Repeat the records below exactly, leaving out every picture.

(THE RECORDS begins)

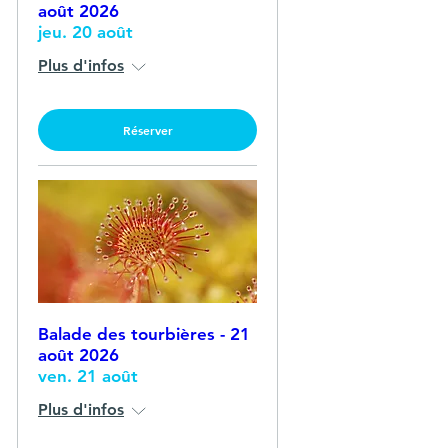
août 2026
jeu. 20 août
Plus d'infos
Réserver
Balade des tourbières - 21
août 2026
ven. 21 août
Plus d'infos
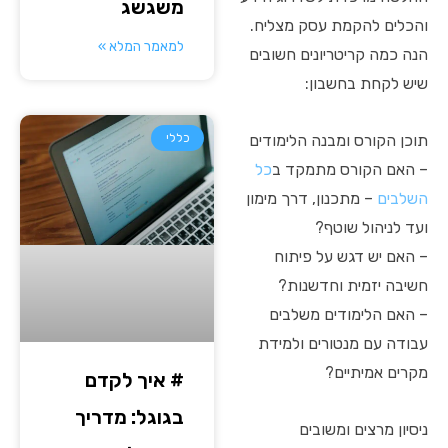
משגשג
והכלים להקמת עסק מצליח.
למאמר המלא »
הנה כמה קריטריונים חשובים
שיש לקחת בחשבון:
תוכן הקורס ומבנה הלימודים
כללי
– האם הקורס מתמקד ב
כל
השלבים
– מתכנון, דרך מימון
ועד לניהול שוטף?
– האם יש דגש על פיתוח
חשיבה יזמית וחדשנות?
– האם הלימודים משלבים
עבודה עם מנטורים ולמידת
מקרים אמיתיים?
# איך לקדם
בגוגל: מדריך
ניסיון מרצים ומשובים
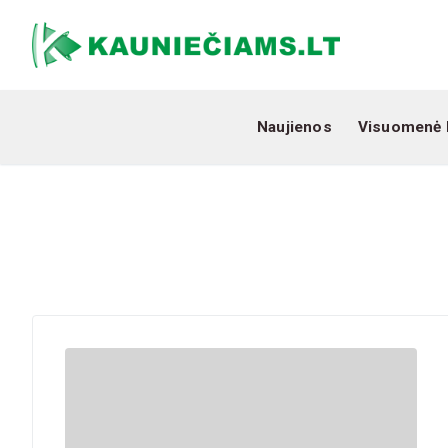
Naujienos
Visuomenė 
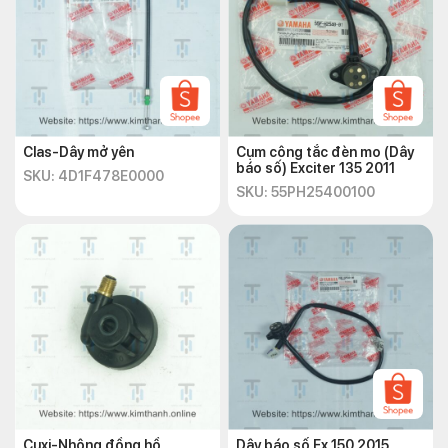
Clas-Dây mở yên
Cụm công tắc đèn mo (Dây
báo số) Exciter 135 2011
SKU: 4D1F478E0000
SKU: 55PH25400100
Cuxi-Nhông đồng hồ
Dây báo số Ex 150 2015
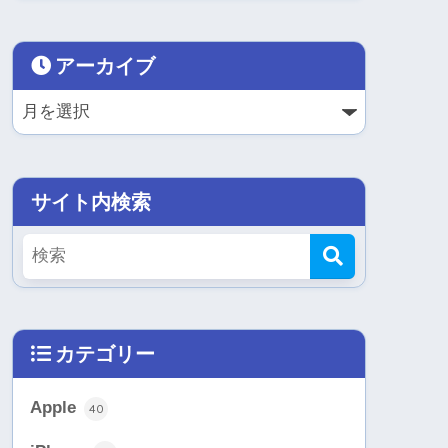
アーカイブ
サイト内検索
カテゴリー
Apple
40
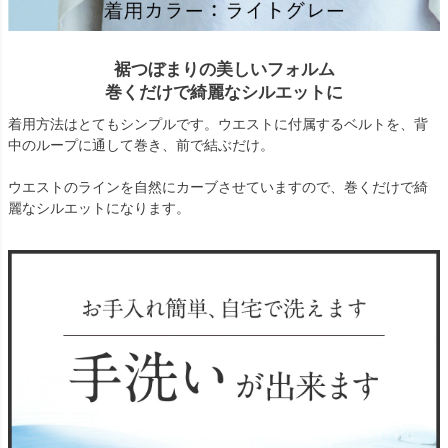
裾つぼまりの美しいフォルム
巻くだけで綺麗なシルエットに
着用方法はとてもシンプルです。ウエストに付属するベルトを、背
中のループに通して巻き、前で結ぶだけ。
ウエストのラインを自然にカーブさせていますので、巻くだけで綺
麗なシルエットになります。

(THE RECORDS ends)

■ RESPONSE BELOW
août 2026
jeu. 20 août
Plus d'infos
Réserver
Balade des tourbières - 21
août 2026
ven. 21 août
Plus d'infos
משגשג
והכלים להקמת עסק מצליח.
למאמר המלא »
הנה כמה קריטריונים חשובים
שיש לקחת בחשבון:
תוכן הקורס ומבנה הלימודים
כללי
– האם הקורס מתמקד ב
כל
השלבים
– מתכנון, דרך מימון
ועד לניהול שוטף?
– האם יש דגש על פיתוח
חשיבה יזמית וחדשנות?
– האם הלימודים משלבים
עבודה עם מנטורים ולמידת
מקרים אמיתיים?
# איך לקדם
בגוגל: מדריך
ניסיון מרצים ומשובים
Naujienos
Visuomenė 
Clas-Dây mở yên
Cụm công tắc đèn mo (Dây
báo số) Exciter 135 2011
SKU: 4D1F478E0000
SKU: 55PH25400100
Cuxi-Nhông đồng hồ
Dây báo số Ex 150 2015
アーカイブ
サイト内検索
カテゴリー
Apple
40
裾つぼまりの美しいフォルム
巻くだけで綺麗なシルエットに
着用方法はとてもシンプルです。ウエストに付属するベルトを、背
中のループに通して巻き、前で結ぶだけ。
ウエストのラインを自然にカーブさせていますので、巻くだけで綺
麗なシルエットになります。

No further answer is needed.